Violent Britain: Cautious welcome for 1% fall in crime: Biggest reductions in recorded offences came in thefts from cars and shops, but robberies continued to rise. Drop after four years of rises could be a 'blip'. Terry Kirby reports
Wednesday 20 April 1994
Ministers gave the official figures a cautious welcome, aware that since crime has risen by more than 5 per cent annually over the past 10 years they they could simply be a blip. The drop of 5 per cent in 1988 was followed by an increase of 9 percentage points in the following year.
Ministers know that violent crimes, car thefts and burglaries also continued to rise, although at considerably lower rates than in recent years. The overall number of offences was down to 5.5 million from the high of 5.6 million in 1992. The biggest reductions were in theft offences: from cars, shops and of bicycles.
David Maclean, the Home Office minister, said the drop was to be 'cautiously welcomed'. Behind the decrease, he said, was an encouraging trend - the last quarter of 1993 showed a reduction of 9 per cent against the same quarter of the previous year.
He added: 'Whilst I, and my colleagues, are encouraged by the overall fall . . . it is important that we should not lose sight of the fact that there exists a great deal of concern among the public about the level of crime in the country.'
Recorded crime figures are accepted by ministers and the Home Office to be notoriously unreliable indicators. Many crimes are not recorded because police are often unable to verify that an offence has occurred. Thousands of very minor crimes are not reported.
Figures are also subject to differences in recording practices and the effect of initiatives against certain types of crime - such as the recent emphasis on reporting rapes, which rose by 12 per cent last year. Recording is more accurate among offences which comprise the bulk of recent increases - property crime - because of insurance claims.
The Home Office-produced British Crime Survey, which questions victims, suggests the true level of crime may be three times higher than the recorded figure, about 15 million, but that the rate of increase is much slower.
The 1993 figures released yesterday include a 10 per cent rise in robberies, a 6 per cent rise in sex offences and a 2 per cent increase in violence against the person, the smallest increase for 10 years.
All vehicle crime was down 1.6 per cent, compared with a 3 per rise in 1992 and an 18 per cent increase in 1991. Burglaries were up by just over 1 per cent, compared with an 11 per cent rise in 1992.

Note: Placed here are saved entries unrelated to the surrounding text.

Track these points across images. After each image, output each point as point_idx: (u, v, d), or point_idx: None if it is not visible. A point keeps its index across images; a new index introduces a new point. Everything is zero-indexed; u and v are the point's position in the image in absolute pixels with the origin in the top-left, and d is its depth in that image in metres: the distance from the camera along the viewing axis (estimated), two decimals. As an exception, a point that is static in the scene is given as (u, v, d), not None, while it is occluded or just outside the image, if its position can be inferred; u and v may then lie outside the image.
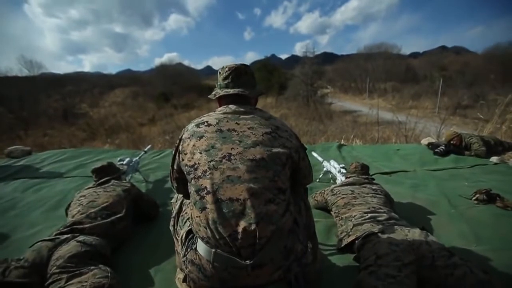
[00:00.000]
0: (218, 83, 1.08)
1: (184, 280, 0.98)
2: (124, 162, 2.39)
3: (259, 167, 0.86)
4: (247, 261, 0.79)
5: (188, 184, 0.91)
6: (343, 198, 1.66)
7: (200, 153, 0.88)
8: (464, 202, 1.95)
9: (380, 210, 1.51)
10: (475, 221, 1.71)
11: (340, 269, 1.34)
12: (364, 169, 1.98)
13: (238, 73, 1.04)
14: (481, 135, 3.24)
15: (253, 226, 0.79)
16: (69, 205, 1.70)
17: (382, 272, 1.08)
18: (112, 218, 1.51)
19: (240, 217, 0.80)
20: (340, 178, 2.13)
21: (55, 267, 1.15)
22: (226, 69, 1.05)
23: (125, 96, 21.14)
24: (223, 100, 1.05)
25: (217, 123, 0.94)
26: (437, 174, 2.55)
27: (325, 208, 1.85)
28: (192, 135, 0.93)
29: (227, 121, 0.94)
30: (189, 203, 1.05)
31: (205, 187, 0.84)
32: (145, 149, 3.03)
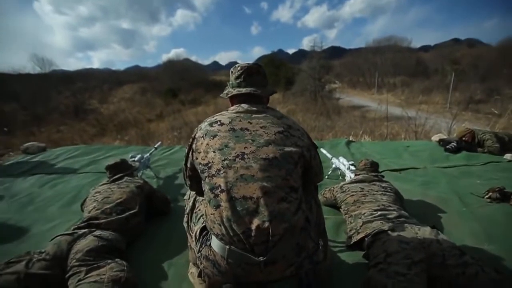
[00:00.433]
0: (230, 82, 1.09)
1: (199, 275, 1.01)
2: (136, 159, 2.44)
3: (272, 166, 0.87)
4: (260, 257, 0.81)
5: (202, 182, 0.93)
6: (353, 195, 1.67)
7: (214, 152, 0.90)
8: (476, 200, 1.93)
9: (390, 208, 1.51)
10: (487, 220, 1.69)
11: (349, 266, 1.36)
12: (373, 166, 1.97)
13: (250, 73, 1.05)
14: (495, 131, 3.16)
15: (266, 224, 0.81)
16: (84, 200, 1.76)
17: (391, 270, 1.09)
18: (127, 213, 1.56)
19: (253, 215, 0.82)
20: (349, 175, 2.13)
21: (74, 260, 1.20)
22: (239, 68, 1.06)
23: (134, 92, 21.39)
24: (235, 99, 1.07)
25: (230, 122, 0.95)
26: (448, 171, 2.52)
27: (334, 205, 1.86)
28: (205, 134, 0.95)
29: (240, 120, 0.96)
30: (202, 200, 1.08)
31: (219, 186, 0.86)
32: (155, 146, 3.08)
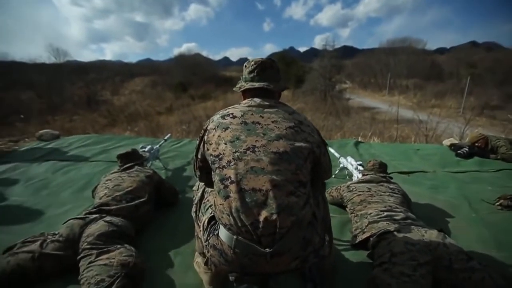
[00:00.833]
0: (243, 76, 1.10)
1: (206, 264, 1.03)
2: (146, 149, 2.49)
3: (282, 160, 0.88)
4: (267, 249, 0.82)
5: (212, 173, 0.95)
6: (359, 195, 1.66)
7: (225, 144, 0.92)
8: (486, 207, 1.89)
9: (396, 209, 1.50)
10: (497, 226, 1.66)
11: (354, 265, 1.36)
12: (382, 167, 1.96)
13: (263, 67, 1.06)
14: (510, 138, 3.08)
15: (274, 216, 0.82)
16: (95, 187, 1.82)
17: (396, 270, 1.09)
18: (136, 201, 1.60)
19: (262, 207, 0.83)
20: (357, 175, 2.12)
21: (86, 243, 1.25)
22: (252, 62, 1.07)
23: (145, 84, 21.66)
24: (248, 93, 1.08)
25: (242, 116, 0.97)
26: (458, 176, 2.47)
27: (340, 204, 1.86)
28: (217, 126, 0.97)
29: (252, 114, 0.97)
30: (211, 191, 1.10)
31: (229, 177, 0.88)
32: (165, 138, 3.13)
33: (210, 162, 0.96)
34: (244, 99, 1.08)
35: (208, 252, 0.95)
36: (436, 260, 1.13)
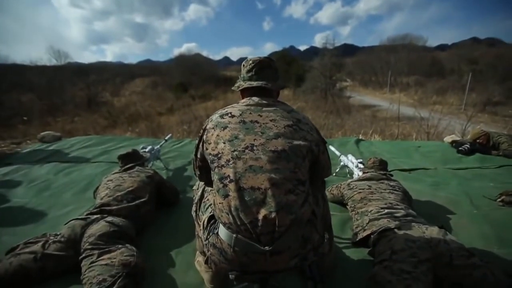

A total of 25 of the 43 police forces recorded decreases - topped by the City of London with a 17 per cent drop - largely due to the increased anti-terrorism measures around the City - and Dyfed-Powys with 13 per cent. Both forces have very few crimes committed in total. The biggest rise among the 18 forces showing increases was South Yorkshire with 14.5 per cent.
Crime dropped in most major urban areas. In London, the Metropolitan Police recorded a drop of 3 per cent - largely owing, the force claimed, to the Operation Bumblebee initiative which had led to a drop of 10 per cent in house break-ins.
Despite the reduction in the number of crimes being investigated, police still solved fewer crimes. The clear-up rate was down 1 percentage point to 25 per cent.
Crime is the subject of the world's first deliberative opinion poll, being conducted jointly by the Independent with Granada Television and Channel 4. The results will be broadcast in a two-hour Channel 4 programme and published simultaneously in the Independent next month.